Chinese Physics C ( IF 3.6 ) Pub Date : 2021-07-26 , DOI: 10.1088/1674-1137/ac012b Douglas L. Bernardo 1 , Cristiano C. Bastos 2 , Antonio C. Pavo 1
A rovibrational model, including anharmonic, centrifugal, and Coriolis corrections, is used to calculate π, K,N, and Ʃ orbital and radial resonances. The four orbital excitations of the π meson correspond to the b(1235), π2(1670), b 3(2030), and π4(2250) resonances. Its first four radial excitations correspond to the π(1300), π(1800), π(2070), and π(2360) resonances. The orbital excitations of the K meson are interpreted as the K 1(1270), K 2(1770), K 3(2320), and K 4(2500) resonances; its radial excitations correspond to the K(1460) and K(1830) resonances. The N orbital excitations are identified with the N(1520), N(1680), N(2190), N(2220), and N(2600) resonances. The first four radial excitations of the N family correspond to the N(1440), N(1880), N(2100), and N(2300) resonances. The orbital excitations of the Ʃ baryon are associated with the Ʃ(1670), Ʃ(1915), Ʃ(2100), and Ʃ(2250) resonances, whereas its radial excitations are identified with the Ʃ(1660), Ʃ(1770), and Ʃ(1880) resonances.
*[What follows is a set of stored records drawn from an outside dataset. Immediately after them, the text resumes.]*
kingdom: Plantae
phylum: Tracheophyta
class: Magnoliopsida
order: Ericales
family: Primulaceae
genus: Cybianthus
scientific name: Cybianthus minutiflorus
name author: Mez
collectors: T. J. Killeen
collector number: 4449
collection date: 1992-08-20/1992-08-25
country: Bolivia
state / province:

The proposed rovibrational model calculations show a good agreement with the corresponding experimental values and allow for the prediction of hadron resonances, thereby proving to be useful for the interpretation of excited hadron spectra.
中文翻译:
强子共振作为振动状态 由巴西资助机构 CNPq – Conselho Nacional de Desenvolvimento Cientfico e Tecnolgico 和 CAPES – Coordenao de Aperfeioamento de Pessoal de Nvel Superior 提供支持
包括非谐波、离心和科里奥利校正在内的振动模型用于计算 π、K、N和 Ʃ 轨道和径向共振。π 介子的四个轨道激发对应于b (1235)、π 2 (1670)、b 3 (2030) 和 π 4 (2250) 共振。它的前四个径向激发对应于 π(1300)、π(1800)、π(2070) 和 π(2360) 共振。K介子的轨道激发被解释为K 1 (1270)、K 2 (1770)、K 3 (2320) 和K 4(2500) 共振;其径向激发对应于K (1460) 和K (1830) 共振。所述Ñ轨道激励被确定了与Ñ(1520),Ñ(1680),Ñ(2190),Ñ(2220),和Ñ(2600)共振。N族的前四个径向激发对应于N (1440)、N (1880)、N (2100) 和N(2300) 共振。Ʃ重子的轨道激发与Ʃ(1670)、Ʃ(1915)、Ʃ(2100)和Ʃ(2250)共振有关,而其径向激发与Ʃ(1660)、Ʃ(1770)有关, 和Ʃ(1880) 共振。提出的振动模型计算与相应的实验值非常吻合,可以预测强子共振,从而证明对解释激发的强子光谱很有用。